- [EXERCISE AIM]
Pull out each line of the listing below that contains the string "values", matching case exactly.

- [DATA]
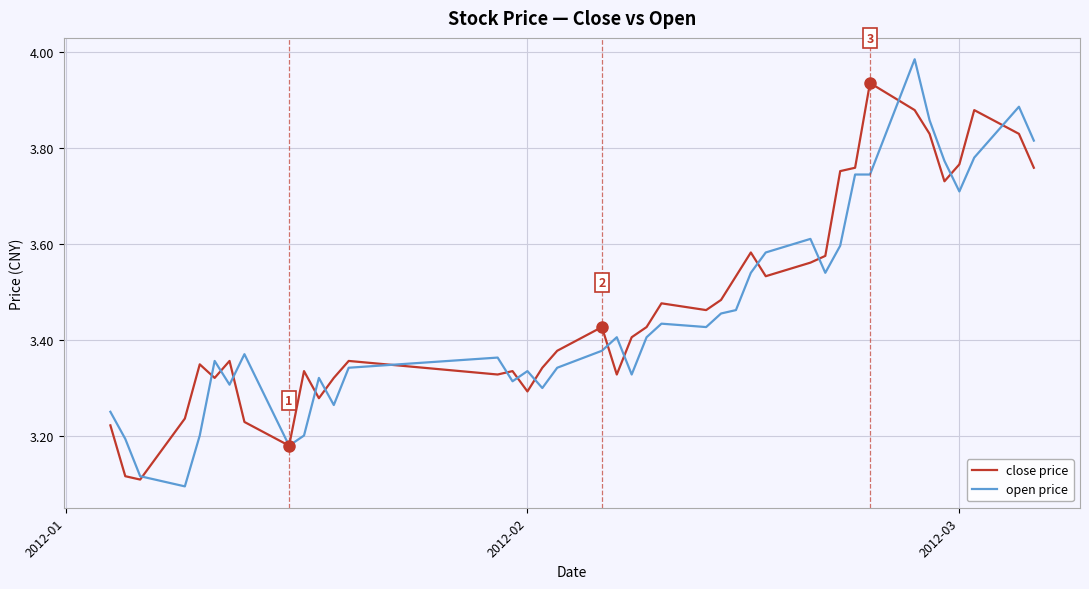

List the series in order of their peak value, highest first.

open price, close price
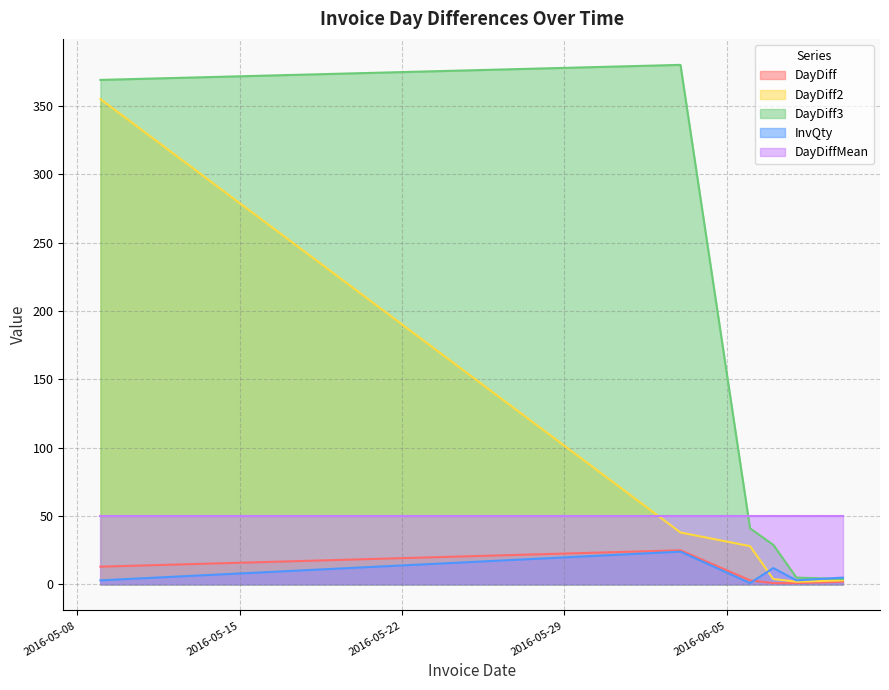

Between 2016-06-03 and 2016-06-08, which is larger?

2016-06-03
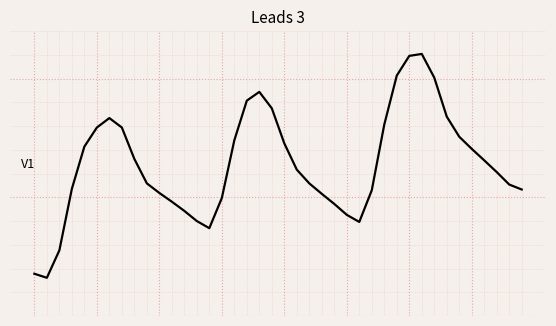

Does the chart display data point markers on the line(s)?

No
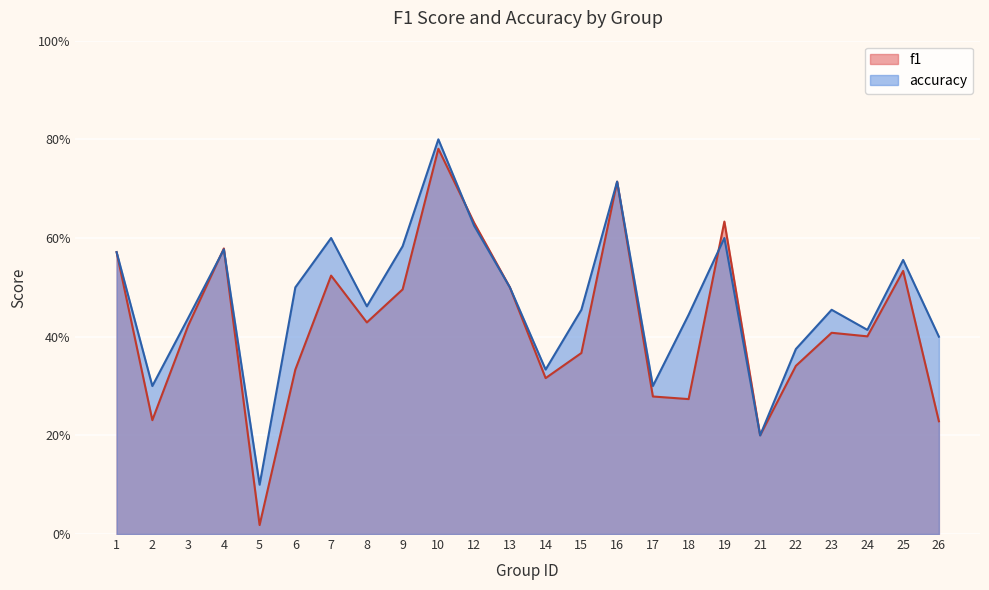

Which series has the widest spread of values?

f1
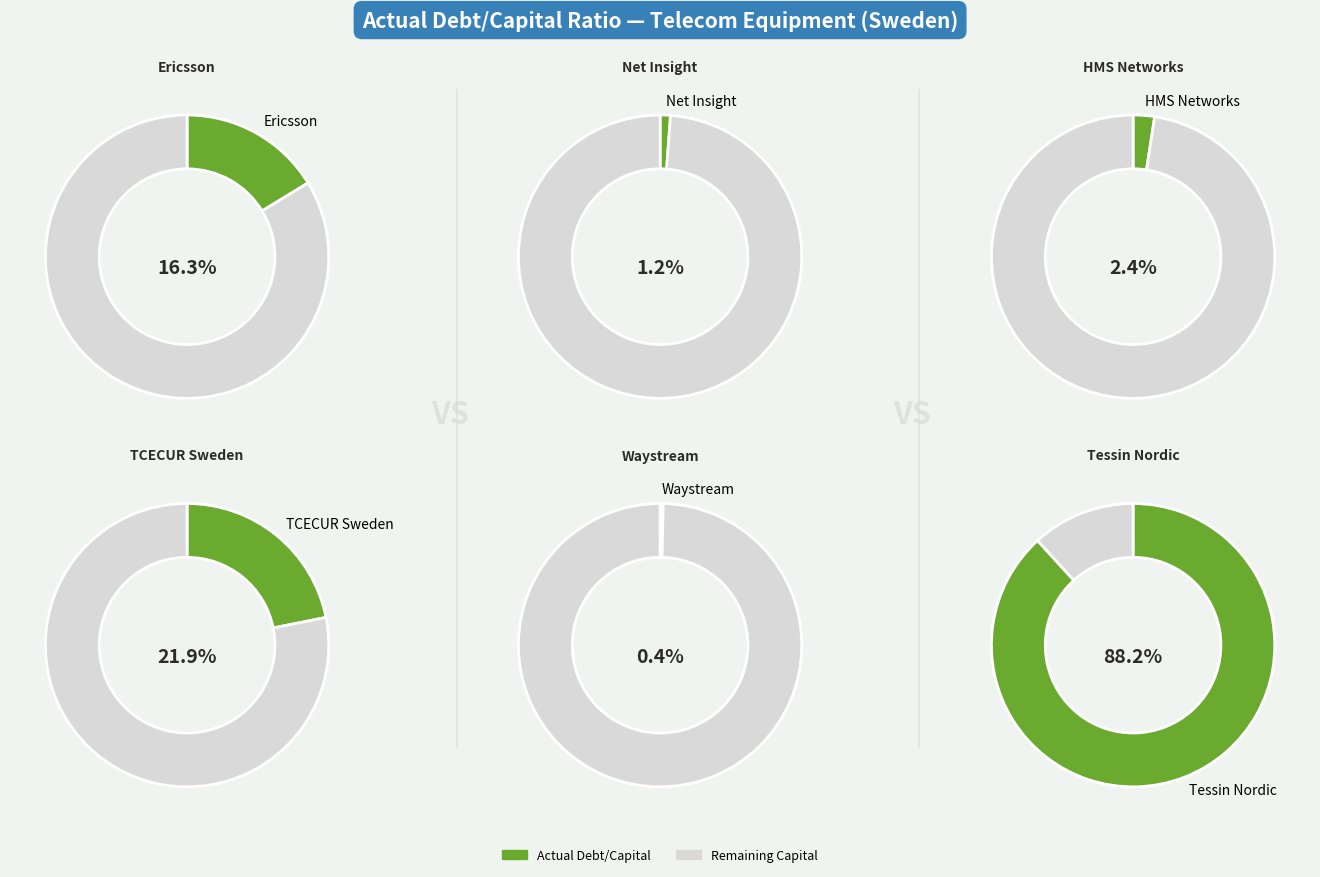

Which has a higher value, TCECUR Sweden or Net Insight?

TCECUR Sweden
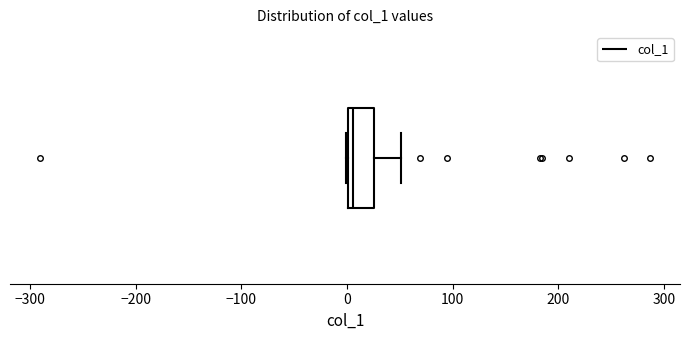

Read this box plot against the x-axis: the position of the median line, the range covered by the box, and the ends of both whiskers. The values are not printed on the chart, so give them approximately, as read against the axis.

median 10, box 0 to 30, whiskers 0 to 50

- [SOLUTION TO THIS EXERCISE]
Which series has the widest spread of values?
Read this box plot against the x-axis: the position of the median line, the range covered by the box, and the ends of both whiskers. The values are not printed on the chart, so give them approximately, as read against the axis.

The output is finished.